Reporting to the QC Manager, this pivotal role will be responsible for overseeing and implementing the transition of certain cleanrooms classification from Grade D to Grade A, ensuring compliance with stringent regulatory standards. In addition, the Site Microbiologist manages adherence to the classification of all remaining non-Grade A spaces. This role demands a strong self-starter with a deep understanding of microbiology and associated risks in a biopharmaceutical EU GMP plant.
KEY RESPONSIBILITIES
* Lead and manage the project to upgrade certain cleanroom environments from Grade D to Grade A classification.
* Develop and implement a detailed action plan, including timelines, resource allocation, cost, and risk management strategies.
* Ensure all microbiological practices comply with GMP and Department of Agriculture, Food and the Marine requirements, and any other relevant regulations.
* Conduct regular audits and inspections to maintain a high standard of cleanliness, sterility, and bioburden control.
* Design and implement robust environmental monitoring programs for the upgraded cleanrooms.
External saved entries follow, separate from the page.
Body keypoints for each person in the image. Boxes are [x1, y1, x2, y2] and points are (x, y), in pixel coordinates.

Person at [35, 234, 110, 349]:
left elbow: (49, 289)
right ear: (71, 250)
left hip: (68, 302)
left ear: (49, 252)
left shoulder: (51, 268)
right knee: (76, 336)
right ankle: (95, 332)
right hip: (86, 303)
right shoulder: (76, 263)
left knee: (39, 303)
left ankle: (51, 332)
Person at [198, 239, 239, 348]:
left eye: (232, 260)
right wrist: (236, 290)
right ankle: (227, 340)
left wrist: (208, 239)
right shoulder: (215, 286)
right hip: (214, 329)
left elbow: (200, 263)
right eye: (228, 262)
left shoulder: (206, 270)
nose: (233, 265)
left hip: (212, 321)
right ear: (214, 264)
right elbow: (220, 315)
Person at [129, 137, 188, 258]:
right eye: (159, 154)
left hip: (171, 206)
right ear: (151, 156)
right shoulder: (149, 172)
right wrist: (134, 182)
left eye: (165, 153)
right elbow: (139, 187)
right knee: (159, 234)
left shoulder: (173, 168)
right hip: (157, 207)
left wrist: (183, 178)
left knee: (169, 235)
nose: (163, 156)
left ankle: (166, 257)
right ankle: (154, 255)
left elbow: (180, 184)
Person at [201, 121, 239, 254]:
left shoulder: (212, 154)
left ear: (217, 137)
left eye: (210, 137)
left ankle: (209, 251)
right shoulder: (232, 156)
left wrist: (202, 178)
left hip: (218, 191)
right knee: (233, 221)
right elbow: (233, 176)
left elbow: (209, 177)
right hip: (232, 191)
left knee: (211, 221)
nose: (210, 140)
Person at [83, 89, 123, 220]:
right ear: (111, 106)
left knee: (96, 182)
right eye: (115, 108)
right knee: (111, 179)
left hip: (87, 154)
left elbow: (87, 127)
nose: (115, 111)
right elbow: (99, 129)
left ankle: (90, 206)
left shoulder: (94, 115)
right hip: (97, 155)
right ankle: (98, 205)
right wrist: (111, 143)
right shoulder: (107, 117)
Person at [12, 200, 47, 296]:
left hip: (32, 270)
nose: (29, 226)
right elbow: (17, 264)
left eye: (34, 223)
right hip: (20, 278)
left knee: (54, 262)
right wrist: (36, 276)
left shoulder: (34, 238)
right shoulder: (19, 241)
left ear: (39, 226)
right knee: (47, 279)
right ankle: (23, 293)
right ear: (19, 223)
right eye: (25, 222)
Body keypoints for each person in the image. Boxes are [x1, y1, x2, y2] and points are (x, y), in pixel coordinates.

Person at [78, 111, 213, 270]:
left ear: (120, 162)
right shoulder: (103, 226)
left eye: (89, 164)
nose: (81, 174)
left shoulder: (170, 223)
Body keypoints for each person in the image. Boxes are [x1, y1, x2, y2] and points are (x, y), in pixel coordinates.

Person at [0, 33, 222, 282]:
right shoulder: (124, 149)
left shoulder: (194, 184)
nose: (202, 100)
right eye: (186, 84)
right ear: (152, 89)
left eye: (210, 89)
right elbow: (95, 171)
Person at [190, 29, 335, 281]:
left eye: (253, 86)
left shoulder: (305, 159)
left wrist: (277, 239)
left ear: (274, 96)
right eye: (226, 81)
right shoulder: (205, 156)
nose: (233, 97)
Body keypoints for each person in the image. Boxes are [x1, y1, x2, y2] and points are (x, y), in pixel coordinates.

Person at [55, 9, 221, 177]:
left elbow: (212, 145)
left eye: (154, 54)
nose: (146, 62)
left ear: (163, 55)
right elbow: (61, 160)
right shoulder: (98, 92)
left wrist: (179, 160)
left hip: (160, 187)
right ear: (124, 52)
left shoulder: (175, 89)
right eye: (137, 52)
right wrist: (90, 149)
* Analyze environmental monitoring data, identify trends, and take corrective actions as necessary.
* Lead aseptic process simulation (APS) qualification activities as per the guidance of Annex 1 for new and existing equipment required to support aseptic processing in the upgraded cleanrooms.
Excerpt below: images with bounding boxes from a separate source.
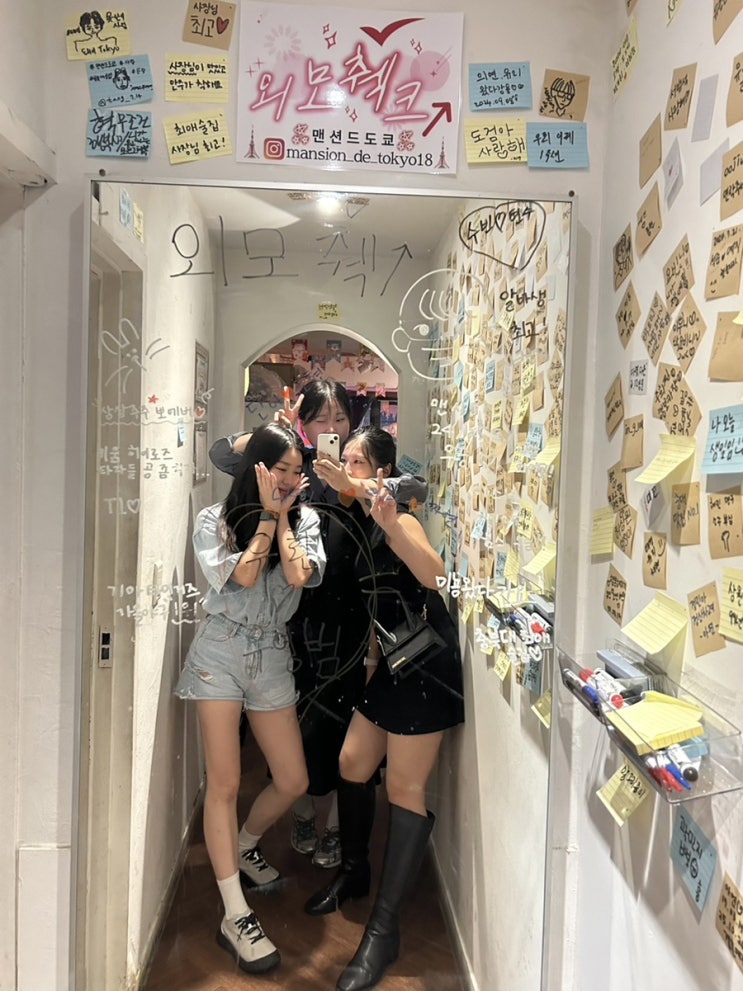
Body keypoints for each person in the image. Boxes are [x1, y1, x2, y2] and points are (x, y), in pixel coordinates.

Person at [209, 379, 427, 871]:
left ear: (353, 421)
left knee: (342, 727)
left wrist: (355, 483)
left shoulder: (361, 467)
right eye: (320, 419)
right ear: (305, 424)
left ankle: (334, 827)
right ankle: (304, 813)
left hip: (351, 622)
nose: (332, 428)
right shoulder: (296, 467)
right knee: (295, 724)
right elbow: (221, 454)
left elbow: (416, 488)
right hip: (296, 619)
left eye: (340, 418)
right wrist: (272, 434)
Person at [305, 426, 464, 991]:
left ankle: (384, 930)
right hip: (394, 664)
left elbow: (435, 575)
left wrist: (392, 520)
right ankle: (355, 872)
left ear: (380, 473)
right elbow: (375, 606)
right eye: (341, 457)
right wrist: (372, 664)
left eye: (354, 460)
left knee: (404, 787)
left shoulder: (399, 517)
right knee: (352, 762)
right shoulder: (355, 524)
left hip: (428, 664)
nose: (342, 466)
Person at [175, 424, 326, 974]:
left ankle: (243, 845)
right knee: (225, 783)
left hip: (272, 654)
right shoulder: (213, 521)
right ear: (254, 469)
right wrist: (266, 515)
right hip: (220, 653)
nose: (288, 479)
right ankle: (234, 913)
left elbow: (299, 575)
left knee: (293, 779)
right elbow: (241, 576)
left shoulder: (306, 521)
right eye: (278, 469)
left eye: (295, 471)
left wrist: (283, 517)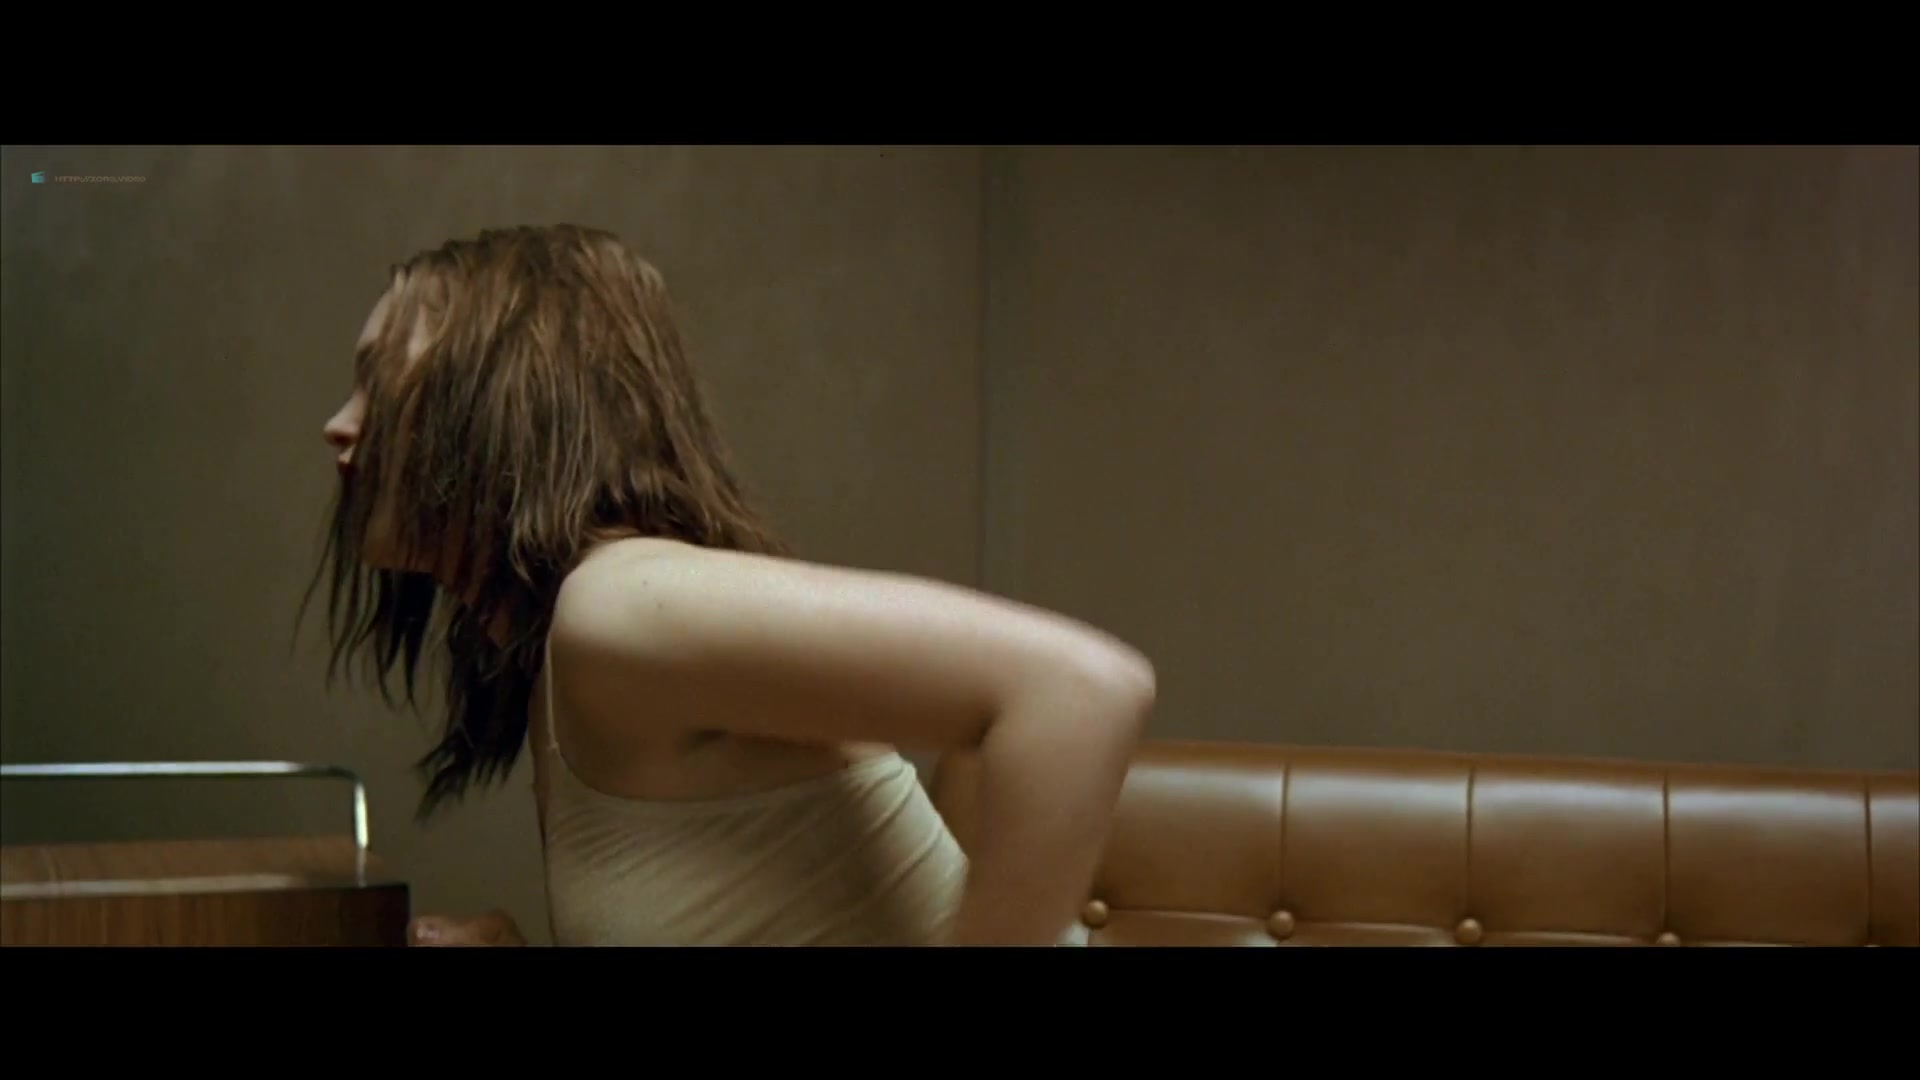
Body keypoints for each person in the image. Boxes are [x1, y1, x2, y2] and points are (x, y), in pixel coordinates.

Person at [309, 225, 1155, 946]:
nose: (340, 425)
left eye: (379, 378)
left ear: (499, 399)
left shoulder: (616, 604)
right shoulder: (564, 654)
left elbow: (1080, 690)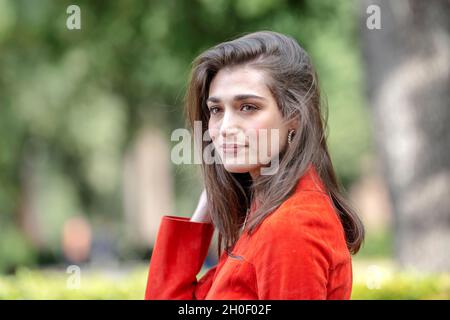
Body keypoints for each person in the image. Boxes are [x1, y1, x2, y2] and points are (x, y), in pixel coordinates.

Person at [145, 31, 365, 300]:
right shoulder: (262, 215)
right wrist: (204, 210)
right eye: (216, 110)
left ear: (294, 117)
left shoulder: (291, 226)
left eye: (248, 107)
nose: (225, 128)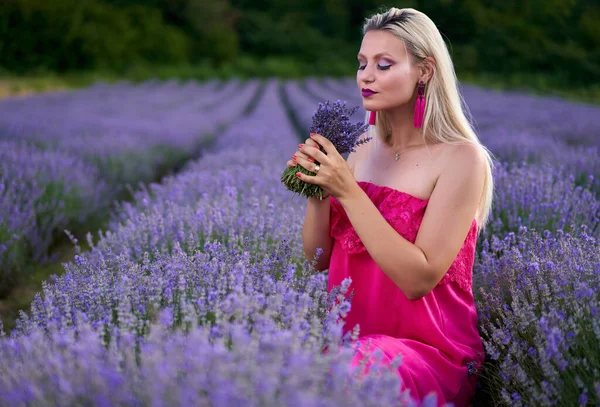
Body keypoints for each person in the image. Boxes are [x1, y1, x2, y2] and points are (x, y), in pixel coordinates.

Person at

* Develop and execute aseptic process simulation validation protocols and generate comprehensive aseptic process simulation validation reports.
* Experience with validation and qualification of manufacturing equipment, HVAC systems, and other critical systems in a GMP environment.
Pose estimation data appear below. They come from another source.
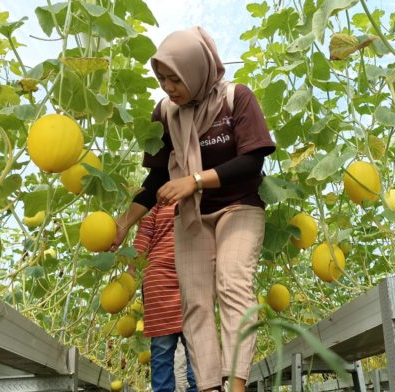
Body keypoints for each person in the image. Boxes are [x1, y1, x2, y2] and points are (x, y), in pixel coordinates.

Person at [112, 27, 275, 392]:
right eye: (161, 78)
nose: (168, 87)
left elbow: (252, 160)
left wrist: (195, 180)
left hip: (239, 207)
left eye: (175, 78)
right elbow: (156, 179)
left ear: (197, 70)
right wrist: (124, 224)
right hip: (193, 215)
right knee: (195, 301)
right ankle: (208, 387)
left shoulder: (237, 98)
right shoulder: (166, 114)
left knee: (233, 283)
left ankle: (236, 385)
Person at [129, 203, 197, 392]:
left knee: (197, 348)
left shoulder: (200, 194)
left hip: (194, 278)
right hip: (159, 281)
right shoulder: (158, 203)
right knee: (161, 349)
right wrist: (131, 269)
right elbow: (144, 234)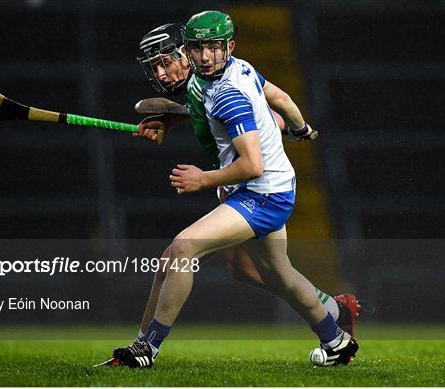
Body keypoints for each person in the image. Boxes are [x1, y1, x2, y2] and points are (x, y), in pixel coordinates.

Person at [110, 15, 358, 368]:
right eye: (199, 48)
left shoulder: (227, 95)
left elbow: (252, 164)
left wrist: (203, 179)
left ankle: (145, 348)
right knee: (268, 272)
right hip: (271, 186)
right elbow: (281, 100)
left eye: (167, 62)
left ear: (227, 46)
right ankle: (336, 334)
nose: (205, 55)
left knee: (181, 250)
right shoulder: (230, 72)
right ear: (190, 50)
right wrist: (302, 129)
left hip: (259, 192)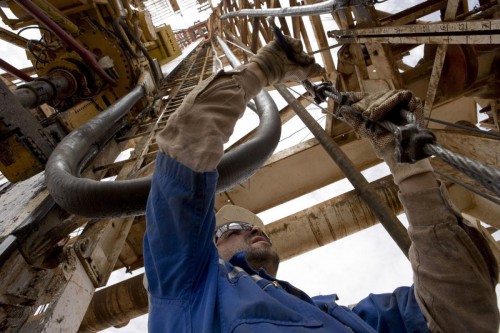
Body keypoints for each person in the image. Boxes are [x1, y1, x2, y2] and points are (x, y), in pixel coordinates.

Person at [144, 36, 499, 332]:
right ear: (206, 246)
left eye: (254, 227)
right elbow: (183, 148)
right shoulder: (183, 286)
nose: (255, 231)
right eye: (235, 228)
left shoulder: (340, 316)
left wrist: (411, 171)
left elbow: (459, 314)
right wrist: (261, 72)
* Draft, review, and update SOPs related to microbiological practices, cleanroom operations, and environmental monitoring.
* Provide training on microbiological techniques, environmental monitoring, and GMP requirements.
* Train staff on new and updated SOPs to ensure consistent adherence.
* Coordinate on-site aseptic processing and gowning training and implement a routine requalification program.
* Implement and maintain effective contamination control strategies to prevent microbial contamination in the manufacturing process.
* Investigate and resolve microbiological deviations and non-conformities.
* Collaborate with Operations, Quality, Engineering, and TSA to ensure microbiological quality throughout the manufacturing process.
* Ability to identify potential environmental, health, and safety hazards in the microbiological lab and manufacturing environments.
* Conduct thorough risk assessments to evaluate and mitigate risks associated with microbiological and cleanroom activities.
* Partner with EHS to ensure proper use and maintenance of PPE to protect employees from microbiological and chemical hazards.
KEY QUALIFICATIONS
* Bachelor's degree in Microbiology, Biotechnology, or equivalent. Master's degree is desirable.
* Minimum of 5 years' experience in a similar role, ideally in a biopharmaceutical manufacturing facility (experience in a facility with Grade A cleanrooms and aseptic processing is highly desirable).
* Extensive experience with cleanroom validation and qualification processes.
* Experience managing and coordinating site environmental monitoring programs.
* Prior experience with cleanroom classification upgrades is highly desirable.
* Experience with regulatory, client inspections, and audits.